→ **GIVEN PASSAGE**:
══════════
We were picked up from our campsite for our 4WD tour into
Canyon de Chelly. Because it is a site of cultural significance to the Navajo,
you can’t go in without an approved and registered Navajo guide. Our guide was
a lady called Maureen. All formalities completed and we were underway. The tour
follows a dry riverbed into the canyon, and it was pretty challenging driving.
The sand is deep and fluffy and it was quite a job keeping the 4WD going. As we
wound our way up the canyon the red rock walls increased in height, from 30
feet at the canyon entrance to a towering 1000ft at the highest points.
We stopped regularly to look at the many cliff drawings,
pictographs and ruined cliff dwellings. Having seen the canyon from the rim, it
was lovely to get up close and see things in detail. Some of the rock drawings
run right along ledges for quite a long way, depicting scenes like the rounding
up of the Navajo by the Spanish and the first antelope hunt on their return to
Canyon de Chelly. Some of the drawings are very faded with age and when you sit
and look, you see more and more.
══════════
→ **SOURCE DATA**:
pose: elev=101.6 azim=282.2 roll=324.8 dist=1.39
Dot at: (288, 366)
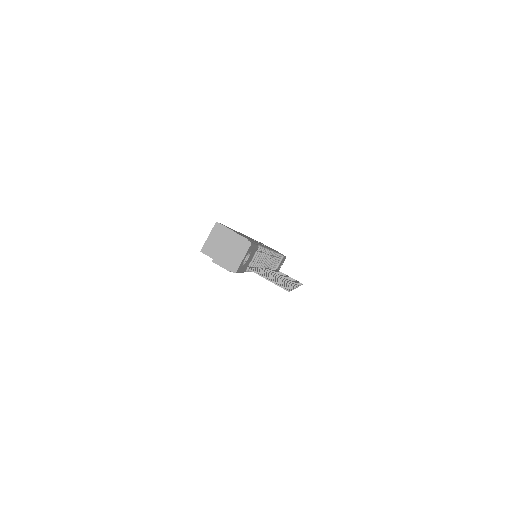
══════════
→ **OBJECTIVES**:
1 > Duplicate the Canyon de Chelly tour passage word for word, starting at "The sand is" and ending at "the highest points.".
2 > Write the next part of the Canyon de Chelly tour passage, picking up right after its final sentence.

→ **THE ANSWERS**:
1 >
The sand is deep and fluffy and it was quite a job keeping the 4WD going. As we
wound our way up the canyon the red rock walls increased in height, from 30
feet at the canyon entrance to a towering 1000ft at the highest points.

2 >
One of the interesting cliff painting styles is by the Hopi
tribe. They passed through the canyon and traded cliff art for supplies.
The guide told us that de Chelly is a Spanish mispronunciation
and misspelling of the Navajo word for canyon. So the name means Canyon Canyon.
On the trip we passed the many farming plots, with
cornstalks, fruit trees and little houses. Most of the Navajo move up to the
Canyon rim for the winters to make it easier for the kids to attend school and
the adults to get to work.
It was quite a sight to see the amazing colours of the rock
walls and the sheer height of the steep sides of the canyon. We drove along the
base of one of the walls that slopes inward – it’s called Martini Rock because
when you look up you have a massive hangover… Ha ha!
We finished the tour at lunchtime and only just in time as
the heavens opened and it poured with rain. Thunder and lightning too.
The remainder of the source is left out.